▶ SOURCE
## Begin
What is a t-test?

Statistical test to compare means between groups
Helps determine if differences between groups are statistically significant
Common types:
- One-sample t-test: Compare a sample mean to a known value
- Independent two-sample t-test: Compare means of two independent groups
- Paired t-test: Compare means of paired observations

Understanding Key Terms

Null Hypothesis (H₀): No difference between means
Alternative Hypothesis (H₁): There is a difference between means
p-value: Probability of observing such differences by chance
Significance level (α): 0.05 for small datasets (<150 observations), this should be smaller for large datasets (i.e. .01, .001, and smaller as the data has more observations)
Confidence Interval: Range of plausible values for true difference

One-Sample t-test Example

Let’s test if the average MPG of cars in mtcars differs from 20 MPG

# Perform one-sample t-test
t_test_result <- t.test(mtcars$mpg, mu = 20)
t_test_result

## 
##  One Sample t-test
## 
## data:  mtcars$mpg
## t = 0.08506, df = 31, p-value = 0.9328
## alternative hypothesis: true mean is not equal to 20
## 95 percent confidence interval:
##  17.91768 22.26357
## sample estimates:
## mean of x 
##  20.09062

Interpretation:

Mean MPG: 20.09
p-value: 0.9547 (not significant)
We cannot conclude that the true mean MPG differs from 20

Visualizing One-Sample t-test

ggplot(mtcars, aes(x = mpg)) +
  geom_histogram(binwidth = 2, fill = "skyblue", color = "black") +
  geom_vline(xintercept = 20, color = "red", linetype = "dashed") +
  annotate("text", x = 21, y = 8, label = "H₀: μ = 20") +
  labs(title = "Distribution of MPG",
       x = "Miles per Gallon",
       y = "Count")

Independent Two-Sample t-test

Let’s compare MPG between automatic and manual transmission cars

# Convert am to factor
mtcars$am <- factor(mtcars$am, labels = c("Automatic", "Manual"))

# Perform two-sample t-test
t_test_trans <- t.test(mpg ~ am, data = mtcars)
## End
▶ TO DO
1. For each statement below, say whether it agrees with the t-test text, answering yes or no and quoting the words of the text that decide it: (a) a paired t-test compares means of paired observations; (b) the text gives 0.05 as the significance level for datasets of any size; (c) the one-sample example tests whether the average MPG of cars in mtcars differs from 20 MPG.
2. Write what comes next in the t-test tutorial, picking up right after its last line of code.

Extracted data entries
## Begin
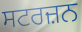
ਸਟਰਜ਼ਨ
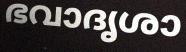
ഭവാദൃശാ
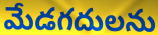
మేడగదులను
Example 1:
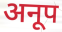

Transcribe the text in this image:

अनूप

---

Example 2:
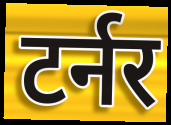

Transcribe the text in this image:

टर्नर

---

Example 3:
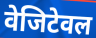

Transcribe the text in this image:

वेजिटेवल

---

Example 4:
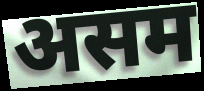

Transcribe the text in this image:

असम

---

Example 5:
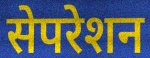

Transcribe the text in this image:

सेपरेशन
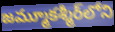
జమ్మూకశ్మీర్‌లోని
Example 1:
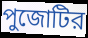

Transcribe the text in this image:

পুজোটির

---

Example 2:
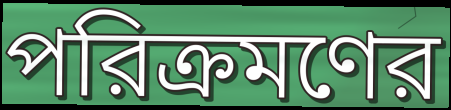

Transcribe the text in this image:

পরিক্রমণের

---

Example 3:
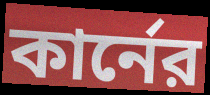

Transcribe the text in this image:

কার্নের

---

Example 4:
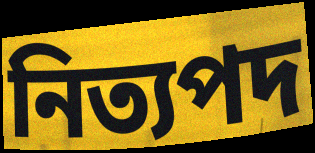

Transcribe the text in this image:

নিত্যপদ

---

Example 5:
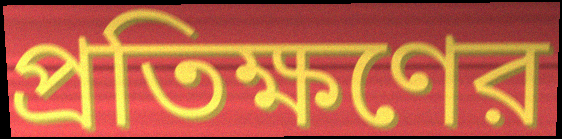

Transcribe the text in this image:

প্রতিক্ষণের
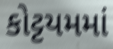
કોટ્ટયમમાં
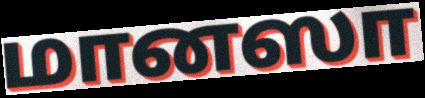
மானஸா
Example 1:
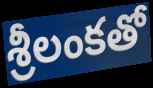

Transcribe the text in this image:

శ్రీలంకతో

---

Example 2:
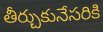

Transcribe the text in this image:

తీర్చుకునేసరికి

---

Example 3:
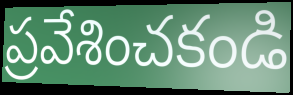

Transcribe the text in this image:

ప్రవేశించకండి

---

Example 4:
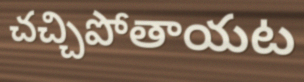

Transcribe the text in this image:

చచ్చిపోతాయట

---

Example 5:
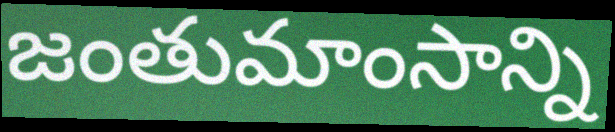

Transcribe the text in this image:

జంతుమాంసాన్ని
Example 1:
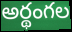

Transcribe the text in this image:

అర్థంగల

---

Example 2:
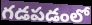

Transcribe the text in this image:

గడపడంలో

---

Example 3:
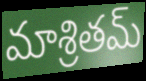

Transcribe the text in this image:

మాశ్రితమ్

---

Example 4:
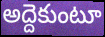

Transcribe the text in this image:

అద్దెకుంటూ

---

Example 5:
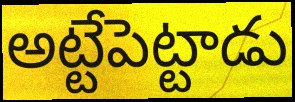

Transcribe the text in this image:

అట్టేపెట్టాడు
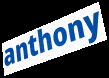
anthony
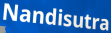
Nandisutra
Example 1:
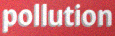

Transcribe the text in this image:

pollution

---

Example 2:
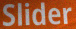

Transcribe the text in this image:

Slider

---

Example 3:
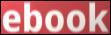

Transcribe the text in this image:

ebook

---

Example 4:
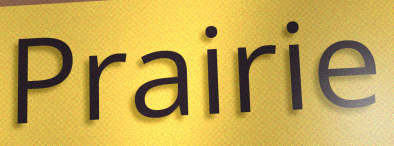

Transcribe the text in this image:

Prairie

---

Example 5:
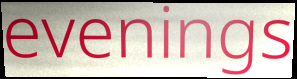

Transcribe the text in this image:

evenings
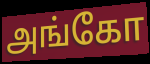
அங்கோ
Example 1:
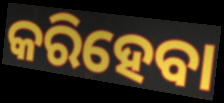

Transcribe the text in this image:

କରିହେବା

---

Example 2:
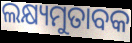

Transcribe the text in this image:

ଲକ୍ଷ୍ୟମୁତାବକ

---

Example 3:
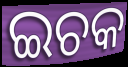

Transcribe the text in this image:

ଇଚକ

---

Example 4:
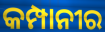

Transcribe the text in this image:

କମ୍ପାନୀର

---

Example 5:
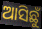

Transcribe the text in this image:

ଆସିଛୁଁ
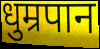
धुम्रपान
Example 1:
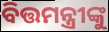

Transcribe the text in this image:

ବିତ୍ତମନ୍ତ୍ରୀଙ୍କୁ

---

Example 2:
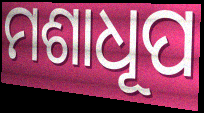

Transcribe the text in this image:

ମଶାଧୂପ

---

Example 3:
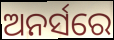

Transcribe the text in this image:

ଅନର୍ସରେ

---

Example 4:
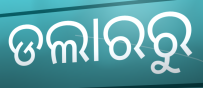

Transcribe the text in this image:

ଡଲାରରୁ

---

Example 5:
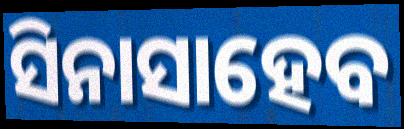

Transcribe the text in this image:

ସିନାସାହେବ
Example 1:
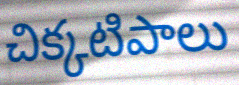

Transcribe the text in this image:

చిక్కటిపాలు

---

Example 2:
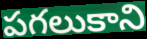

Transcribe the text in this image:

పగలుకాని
## End
▶ ANSWERS BELOW
1.
(a) Yes: "Paired t-test: Compare means of paired observations"
(b) No: "0.05 for small datasets (<150 observations), this should be smaller for large datasets"
(c) Yes: "Let’s test if the average MPG of cars in mtcars differs from 20 MPG"

2.
t_test_trans

## 
##  Welch Two Sample t-test
## 
## data:  mpg by am
## t = -3.7671, df = 18.332, p-value = 0.001374
## alternative hypothesis: true difference in means between group Automatic and group Manual is not equal to 0
## 95 percent confidence interval:
##  -11.280194  -3.209684
## sample estimates:
## mean in group Automatic    mean in group Manual 
##                17.14737                24.39231

Visualizing Two-Sample t-test

ggplot(mtcars, aes(x = am, y = mpg, fill = am)) +
  geom_boxplot() +
  stat_summary(fun = mean, geom = "point", shape = 18, size = 3, color = "red") +
  labs(title = "MPG by Transmission Type",
       x = "Transmission",
       y = "Miles per Gallon") +
  theme_minimal()

Interpreting Two-Sample t-test Results

For transmission type comparison:

Mean difference: 7.24 MPG
p-value: 0.000374 (significant)
95% CI: [3.64, 10.85]
Interpretation:
- Manual transmission cars have significantly higher MPG
- We’re 95% confident the true difference is between 3.64 and 10.85 MPG
- Very small p-value suggests this difference is not due to chance

Paired t-test Example

Let’s simulate before/after data for a fuel efficiency modification:

# Simulate paired data
set.seed(123)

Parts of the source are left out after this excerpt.